To keep students on track, some local governments and school systems have waived certain testing requirements for graduation or changed grading policies so that missed assignments aren’t as damaging. But such leniency carries the risk of watering down academic standards, said Russell Rumberger, a professor emeritus of education at the University of California, Santa Barbara, who has written about dropouts.

“If they let you pass with a D and you don’t have to do very much to do it, maybe technically you are getting a diploma, but you are not getting the same type of diploma you may have gotten prior to the pandemic, when the standards were higher,” he said.

A National Dropout Prevention Center report predicted a doubling or tripling of the number of students who were at risk of falling behind academically and not graduating.

Among them for much of this school year was Jose Solano-Hernandez, a senior at Wyandotte High School in Kansas City, Kansas. In January, when he was at his lowest point following the deaths of one grandparent from COVID-19 and another from cancer in the same week, he estimated that he had missed eight assignments in each of his classes.

“I wouldn’t make my parents proud,” he recalled thinking as he struggled to learn virtually at night while working by day at a mechanic’s shop.

Jose has been slowly chipping away at his backlog of work since his school brought back him and other struggling seniors for extra in-person help more than a month before the rest of the student body returned at the end of March. He said the change brought relief, and he’s now hopeful he’ll graduate.

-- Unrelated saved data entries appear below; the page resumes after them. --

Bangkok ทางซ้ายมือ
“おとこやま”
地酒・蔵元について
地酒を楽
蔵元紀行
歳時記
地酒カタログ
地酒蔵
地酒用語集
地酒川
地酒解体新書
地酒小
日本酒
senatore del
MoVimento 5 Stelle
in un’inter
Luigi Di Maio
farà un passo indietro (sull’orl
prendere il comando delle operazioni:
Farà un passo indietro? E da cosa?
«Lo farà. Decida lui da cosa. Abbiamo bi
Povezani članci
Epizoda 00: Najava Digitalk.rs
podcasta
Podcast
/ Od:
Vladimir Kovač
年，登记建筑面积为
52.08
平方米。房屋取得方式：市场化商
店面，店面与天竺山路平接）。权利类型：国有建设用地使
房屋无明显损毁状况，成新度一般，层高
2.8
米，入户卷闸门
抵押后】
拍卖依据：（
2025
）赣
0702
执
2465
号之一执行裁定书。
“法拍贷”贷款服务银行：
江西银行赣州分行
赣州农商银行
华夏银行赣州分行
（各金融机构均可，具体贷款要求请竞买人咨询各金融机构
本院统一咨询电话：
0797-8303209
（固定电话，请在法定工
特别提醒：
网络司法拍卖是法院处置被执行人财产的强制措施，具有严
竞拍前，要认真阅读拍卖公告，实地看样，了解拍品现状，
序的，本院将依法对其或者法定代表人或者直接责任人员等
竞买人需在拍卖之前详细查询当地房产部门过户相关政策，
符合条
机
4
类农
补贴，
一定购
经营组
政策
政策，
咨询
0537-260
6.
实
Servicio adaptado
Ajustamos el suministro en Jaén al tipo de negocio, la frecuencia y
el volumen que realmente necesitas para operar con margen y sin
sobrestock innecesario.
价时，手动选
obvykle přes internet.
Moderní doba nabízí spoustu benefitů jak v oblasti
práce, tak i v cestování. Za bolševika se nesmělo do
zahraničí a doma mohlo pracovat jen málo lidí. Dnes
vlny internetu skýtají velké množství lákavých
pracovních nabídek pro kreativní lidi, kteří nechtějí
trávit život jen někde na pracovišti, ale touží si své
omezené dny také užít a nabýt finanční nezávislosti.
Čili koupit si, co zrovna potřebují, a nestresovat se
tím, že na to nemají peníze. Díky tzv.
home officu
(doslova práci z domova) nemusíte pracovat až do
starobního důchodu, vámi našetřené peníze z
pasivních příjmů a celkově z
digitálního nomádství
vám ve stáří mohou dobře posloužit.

Mary Stewart, the school’s principal, said there was “radio silence” from hundreds of students in the fall. But the number who weren’t accounted for shrank to about 40 by the spring after staff hunted down siblings and scrolled through Facebook searching for clues to their whereabouts.

“I went to a house of a young man the day before Thanksgiving and found that he had self-isolated in his room because of a mental health issue,” she said. “That is very common. Whatever happens in the community and in the world, we are a micro-system of that.”

The pandemic also has taken a toll on students at North Grand High School in Chicago.

Principal Emily Feltes said some of her students took on jobs to support their families and others fell ill. Her students returned for part-time in-person instruction in April, but she’s worried that dropout numbers will rise.

“We have done everything that we think that we can to try to re-engage kids – to try to help them. And I know that my colleagues are all working really hard too,” she said. “But the reality is that this has been a worldwide and a national trauma.”

Persuading reluctant students to return isn’t easy. At Orange County Public Schools in the Orlando, Florida, area, substitute teacher Patrice Pullen was assigned in December to oversee a group of 13 seniors who fell behind during virtual learning. She said it became clear on her first day that her most important job would be “rebranding” the students, who had come to see themselves as failures.

“You have kids – and I’m not exaggerating – they had zeros. They had not turned in anything since August, since school started,” she said. Now, eleven are on track to graduate and the other two are close to being on track.

At Fairfax County Public Schools in Virginia, the 185,000-student district saw the percentage of middle school and high school students earning F’s in at least two classes jump by 83% in the fall.

The spring numbers returned to more normal levels as the district made several changes, including dropping the minimum number of assignments per quarter from nine to six and allowing teachers to accept late work on major assignments with minimal penalties, said district spokeswoman Lucy Caldwell. Still, she said, it is hard to say how many students disappeared or what will happen with dropouts.

“The pandemic was extraordinarily difficult on families – emotionally, economically, and physically,” Ms. Caldwell said.

This story was reported by The Associated Press.